The fifth is failing to document decisions, which forces the team to reconstruct the day later.
These are not theoretical problems. They are the usual reasons first-day response feels chaotic even when capable people are involved.
Conclusion
The first 24 hours of a crisis should not try to solve the whole event.
They should create enough structure that the organization can make faster, cleaner decisions under pressure.
That means clear authority, one trusted picture of the situation, focused protection of people and essential operations, controlled communications, and a visible record of what happened and what comes next.
If your executive team is not confident about how those first-day decisions would actually work under pressure, that is where MHA Consulting can help. We work with organizations on crisis management readiness, leadership decision structure, and practical response planning so the first day is less reactive and more controlled.
FAQ
What should leaders do in the first 24 hours of a crisis?
Leaders should confirm decision rights, build a trusted picture of the situation, prioritize people and essential operations, control communications, and document major decisions and actions.
Who should be involved in first-day crisis decisions?

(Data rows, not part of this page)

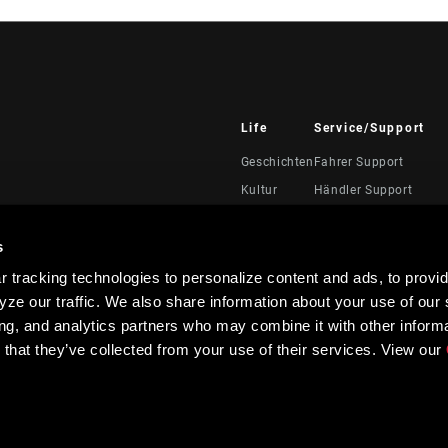
Life
Service/Support
Geschichten
Fahrer Support
Kultur
Händler Support
Handbücher, Dokumen
Videos
s
Rückrufe
 tracking technologies to personalize content and ads, to provid
Garantie
ze our traffic. We also share information about your use of our s
Produktregistrierung
ing, and analytics partners who may combine it with other informa
 that they’ve collected from your use of their services. View our
TEN.
Richtlinien zur Barrierefreiheit
Kontrast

That depends on the event, but it usually includes the executive crisis lead, operations, legal, communications, HR, security or IT as relevant, and anyone responsible for essential business services affected by the disruption.
What communications should happen in the first day of a crisis?
The organization should establish one approved path for internal and external updates, clarify who owns employee, customer, regulator, partner, and media communications, and communicate early enough to reduce speculation without outrunning the facts.
Why does documentation matter in the first 24 hours?
Because without a clear record of decisions, assumptions, actions, and owners, teams often lose accountability, repeat discussions, and waste time reconstructing what happened when the next operational period begins.